(Saved entries)
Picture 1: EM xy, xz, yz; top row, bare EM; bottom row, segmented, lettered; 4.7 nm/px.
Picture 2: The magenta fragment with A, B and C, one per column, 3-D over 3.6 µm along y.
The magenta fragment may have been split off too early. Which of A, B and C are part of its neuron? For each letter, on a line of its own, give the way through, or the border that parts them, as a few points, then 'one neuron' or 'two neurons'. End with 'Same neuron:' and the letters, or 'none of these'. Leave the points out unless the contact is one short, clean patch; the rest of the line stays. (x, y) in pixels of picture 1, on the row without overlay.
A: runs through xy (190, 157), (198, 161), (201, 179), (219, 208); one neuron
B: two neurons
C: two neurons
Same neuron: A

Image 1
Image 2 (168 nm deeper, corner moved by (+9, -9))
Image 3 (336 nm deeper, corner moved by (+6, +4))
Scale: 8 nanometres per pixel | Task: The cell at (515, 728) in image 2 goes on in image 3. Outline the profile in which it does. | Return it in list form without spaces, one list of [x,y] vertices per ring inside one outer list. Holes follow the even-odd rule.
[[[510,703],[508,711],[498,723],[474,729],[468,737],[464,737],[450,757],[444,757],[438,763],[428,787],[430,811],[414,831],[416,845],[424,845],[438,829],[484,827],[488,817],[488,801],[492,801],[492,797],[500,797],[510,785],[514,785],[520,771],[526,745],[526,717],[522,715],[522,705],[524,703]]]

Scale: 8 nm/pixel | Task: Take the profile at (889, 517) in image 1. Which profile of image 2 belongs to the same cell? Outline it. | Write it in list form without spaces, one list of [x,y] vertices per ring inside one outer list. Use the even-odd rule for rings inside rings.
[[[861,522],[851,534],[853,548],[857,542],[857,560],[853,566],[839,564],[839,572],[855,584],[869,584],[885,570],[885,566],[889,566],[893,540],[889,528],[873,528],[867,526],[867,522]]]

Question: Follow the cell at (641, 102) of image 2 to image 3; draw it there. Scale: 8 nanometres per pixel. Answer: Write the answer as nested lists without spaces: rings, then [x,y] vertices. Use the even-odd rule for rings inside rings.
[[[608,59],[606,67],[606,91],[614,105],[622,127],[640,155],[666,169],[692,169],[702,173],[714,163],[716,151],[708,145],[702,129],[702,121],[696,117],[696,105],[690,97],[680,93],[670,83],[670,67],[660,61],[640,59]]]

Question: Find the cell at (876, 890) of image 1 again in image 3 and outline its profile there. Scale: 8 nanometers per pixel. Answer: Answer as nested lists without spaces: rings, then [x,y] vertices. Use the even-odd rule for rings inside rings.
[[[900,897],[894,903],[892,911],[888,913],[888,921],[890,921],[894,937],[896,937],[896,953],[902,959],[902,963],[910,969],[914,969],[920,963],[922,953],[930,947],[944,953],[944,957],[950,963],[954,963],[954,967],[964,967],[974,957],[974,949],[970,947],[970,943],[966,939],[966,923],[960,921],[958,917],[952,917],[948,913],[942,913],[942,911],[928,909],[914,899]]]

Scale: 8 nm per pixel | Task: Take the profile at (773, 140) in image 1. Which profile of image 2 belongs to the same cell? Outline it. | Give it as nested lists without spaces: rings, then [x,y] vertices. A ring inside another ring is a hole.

PROBLEM DESCRIPTION
Wherever a line of the data above contains "deeper", copy that line.

YOUR RESPONSE
Image 2 (168 nm deeper, corner moved by (+9, -9))
Image 3 (336 nm deeper, corner moved by (+6, +4))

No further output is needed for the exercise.